A cigarette that I had just taken from its case, fell from my nerveless fingers into the water and swirled out with the tide.
A soldier—a soldier in my retreat. How unspeakably annoying. And in that bathing suit I never would have suspected him at all.
The old fisherman explained, while I lugubriously leaned over the jetty and watched that crab puddling about his rock. There were eleven more of them—soldiers, I mean—they all lived in the little cottage near the jetty. They were there to guard the cable between the mainland and the Ile de Bréhat, two miles away. They guarded it the twenty-four hours of the day—those twelve. Every two hours one of them mounted guard where the cable comes up from the sea and solemnly guarded it from German attack.
The old fisherman pointed behind me. I turned and there, even as he had explained, I saw a man in the blue coat and red pants of the French territorial army. From the trenches the red pants have gone into the historic past. Nowadays the red pants are only for the territorials.
This particular cable sentry was also from the Midi, my fisherman explained. He too disliked the sea. He sat there and stared moodily into the sun that was just in the act of gloriously descending into the water. A last ray caught the steel bayonet of the Lebel rifle lying across his knees.
I left the jetty and walked up the winding road to the village. I went to the single store to buy tobacco and to hear the talk of the people. There were no newspapers, I thought, so their talk could not be about the war. Also there I would avoid the sight of the soldiers, because the store had liquor on its list of commodities. It is forbidden to soldiers to enter such places except at certain hours.
A fresh-faced Breton girl served out the tobacco.

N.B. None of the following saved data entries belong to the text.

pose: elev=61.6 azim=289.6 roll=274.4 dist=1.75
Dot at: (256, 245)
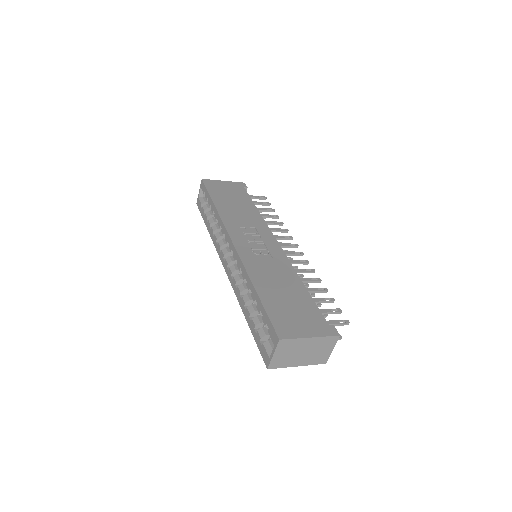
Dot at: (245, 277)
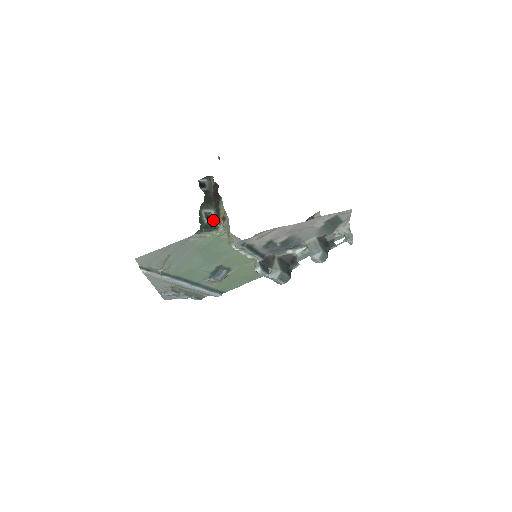
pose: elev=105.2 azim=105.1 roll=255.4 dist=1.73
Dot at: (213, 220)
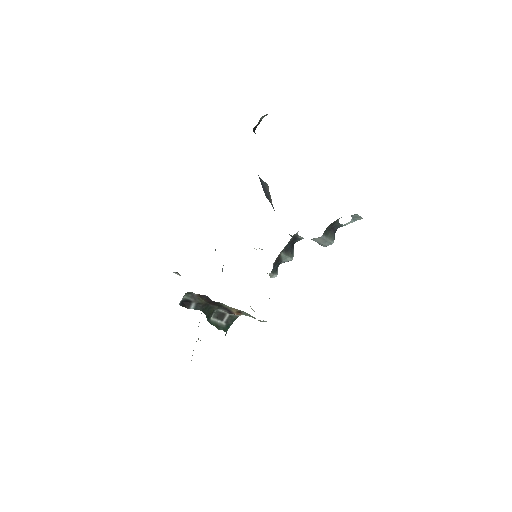
Dot at: (226, 315)
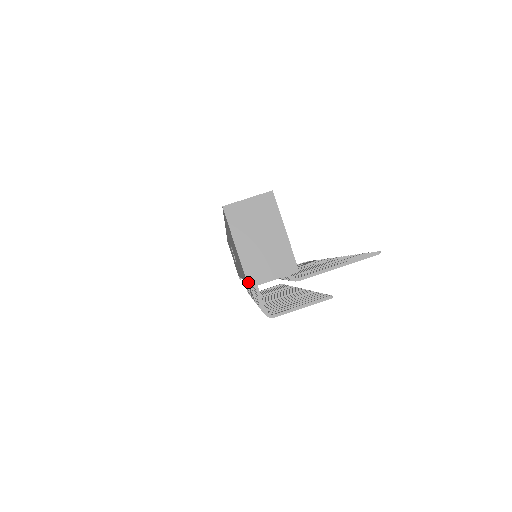
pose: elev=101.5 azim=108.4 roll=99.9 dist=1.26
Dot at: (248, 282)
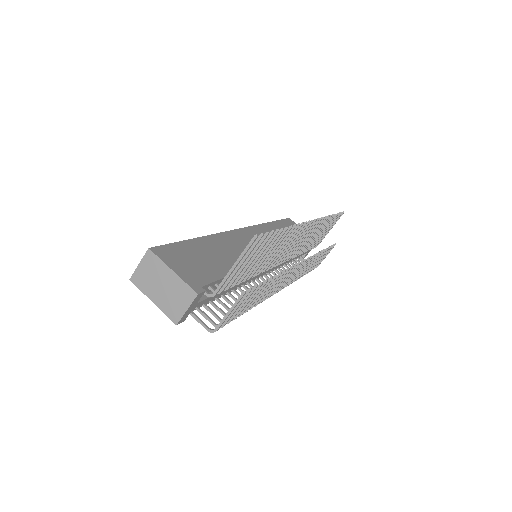
Dot at: (173, 321)
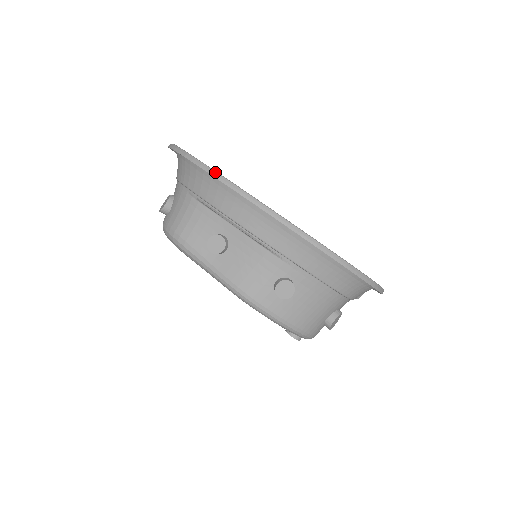
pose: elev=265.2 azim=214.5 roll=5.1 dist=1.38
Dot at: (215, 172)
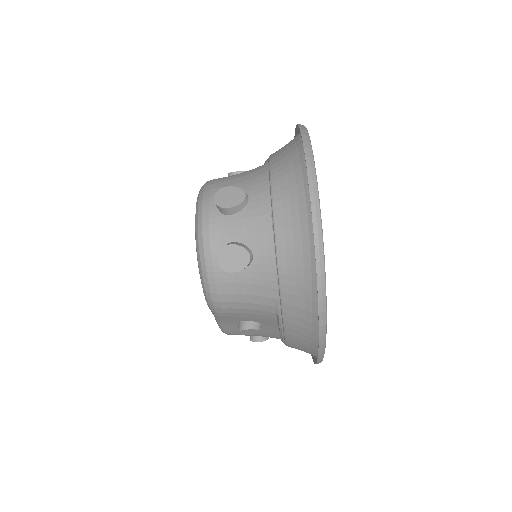
Dot at: (324, 353)
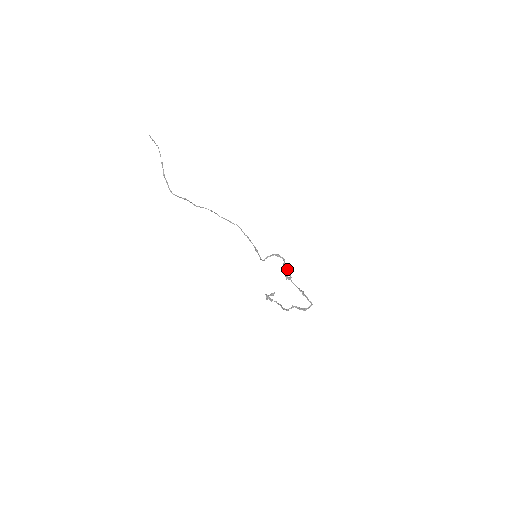
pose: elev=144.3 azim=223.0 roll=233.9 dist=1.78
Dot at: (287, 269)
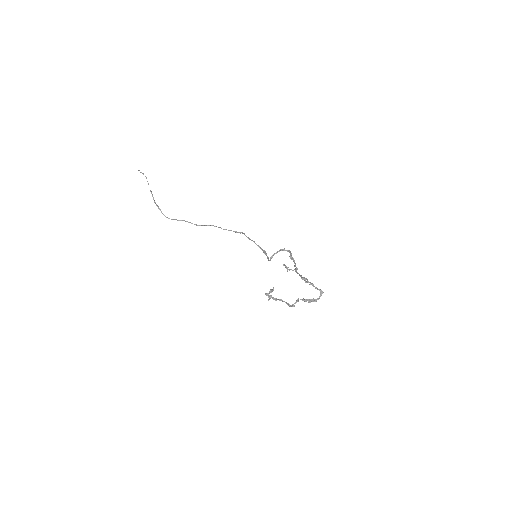
Dot at: (294, 261)
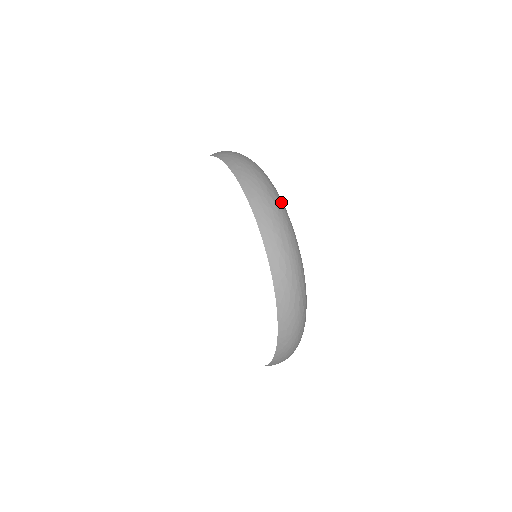
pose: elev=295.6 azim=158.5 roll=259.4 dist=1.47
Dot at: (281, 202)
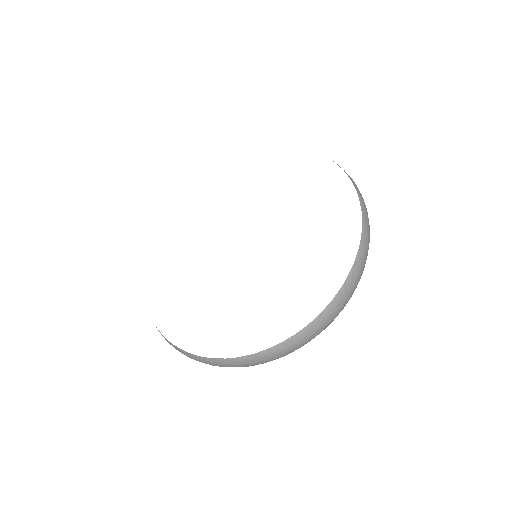
Dot at: occluded
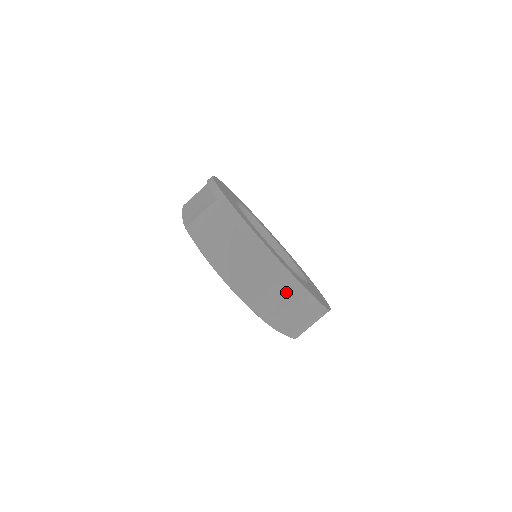
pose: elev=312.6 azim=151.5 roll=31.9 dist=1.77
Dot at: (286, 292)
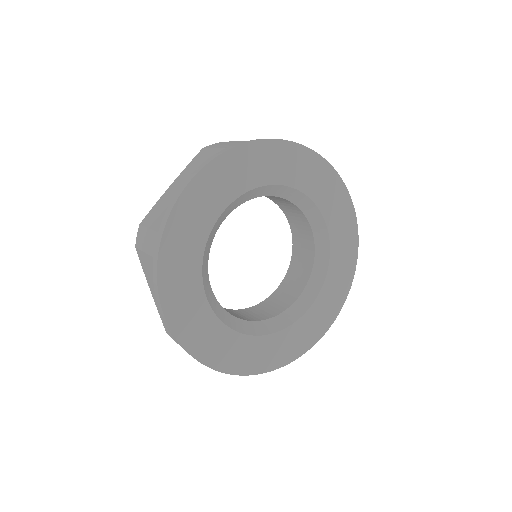
Dot at: occluded
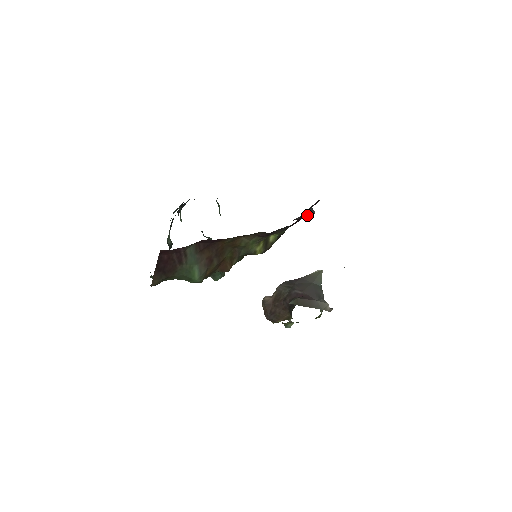
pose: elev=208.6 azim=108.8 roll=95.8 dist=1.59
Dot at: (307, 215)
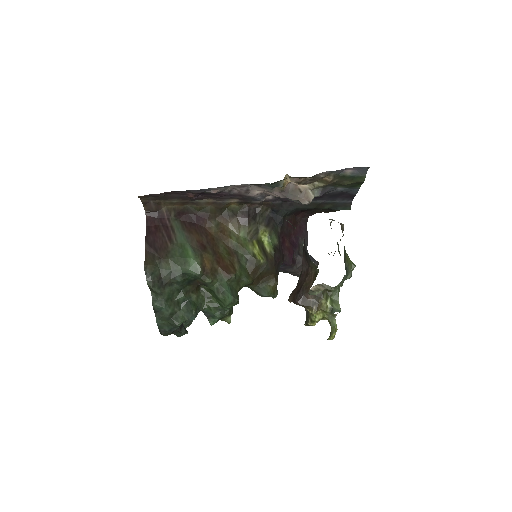
Dot at: occluded
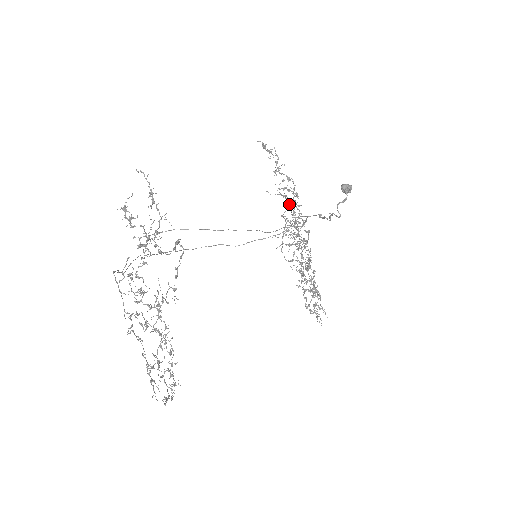
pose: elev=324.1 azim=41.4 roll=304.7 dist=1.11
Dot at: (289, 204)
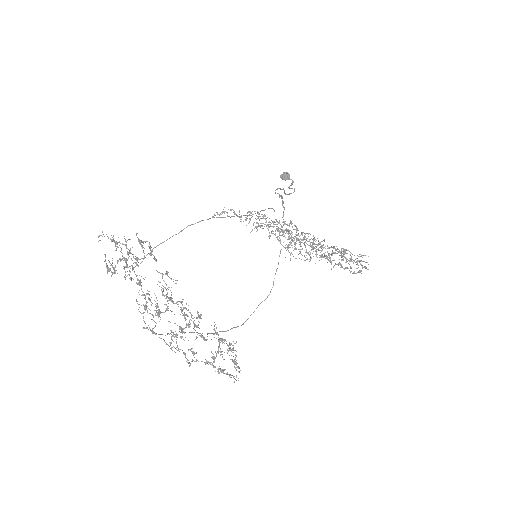
Dot at: (266, 225)
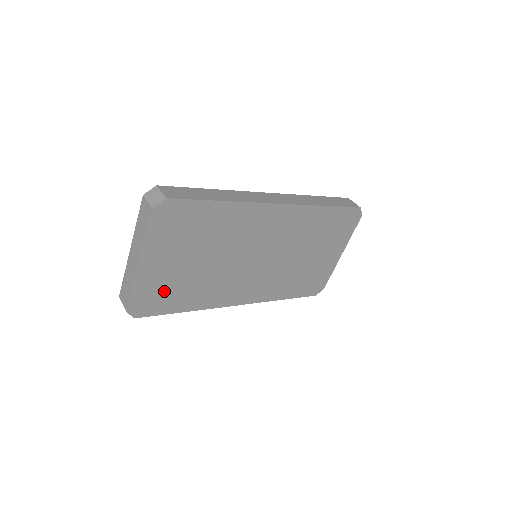
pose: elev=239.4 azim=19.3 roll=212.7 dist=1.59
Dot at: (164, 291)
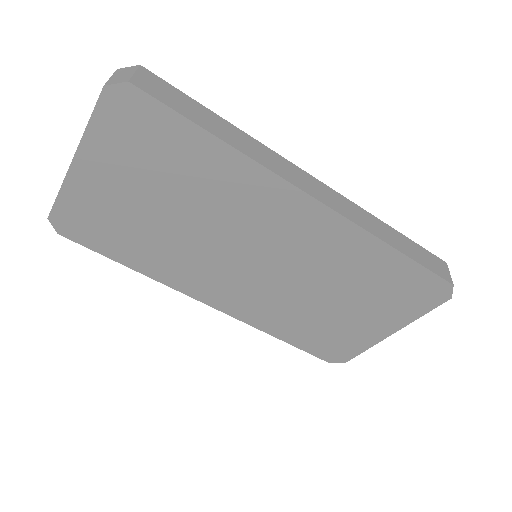
Dot at: (105, 222)
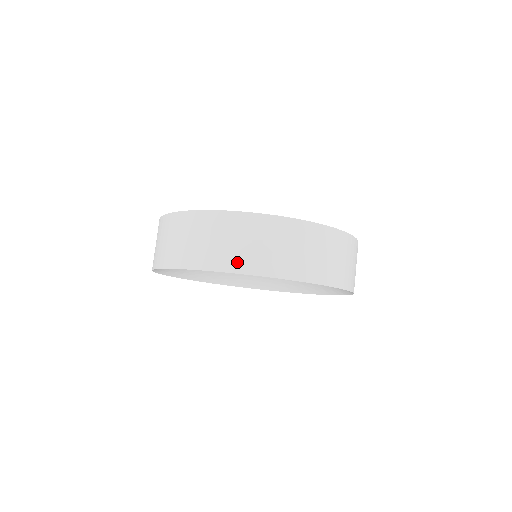
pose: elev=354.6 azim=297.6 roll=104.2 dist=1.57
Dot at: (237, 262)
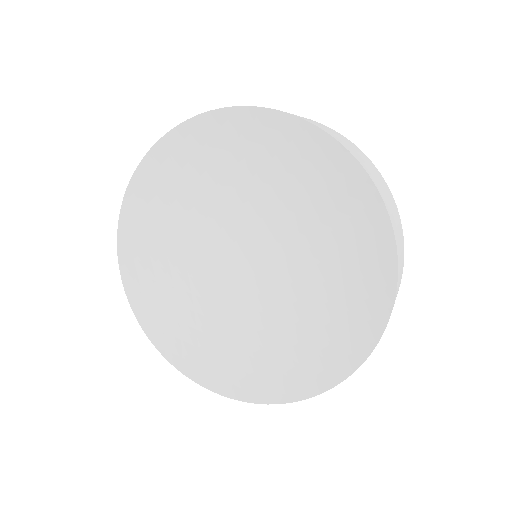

Cigars at two cents each were the most expensive tobacco purchase in the shop. I purchased a dozen and immediately became a celebrity and a millionaire. We talked. I asked her about the countryside, about the people and about the wonderful lace coiffures of the peasant women. She told me how the women of one hamlet wear an entirely different "coif" from those even of the neighboring farms and that throughout Brittany there are hundreds of different styles.
Then I asked her about the men folks, the few who work in the fields and the great majority who go off in the boats to Iceland in the spring and come back ten months later—those who ever do come back at all. Then quite naturally we talked about the war. For she explained that to her people the war was not so terrible as the times of peace. Then it was impossible to get letters from a fishing schooner off the Iceland banks—now it was quite easy to get letters from the trenches every few days. The men suffered far greater losses from the perils of the northern ocean than since they were all mobilized to fight the Germans. Some were killed—that was natural enough—but not half so many as the number who just sailed out and disappeared.
I was beginning to feel that perhaps the war was a benefit to this part of the world.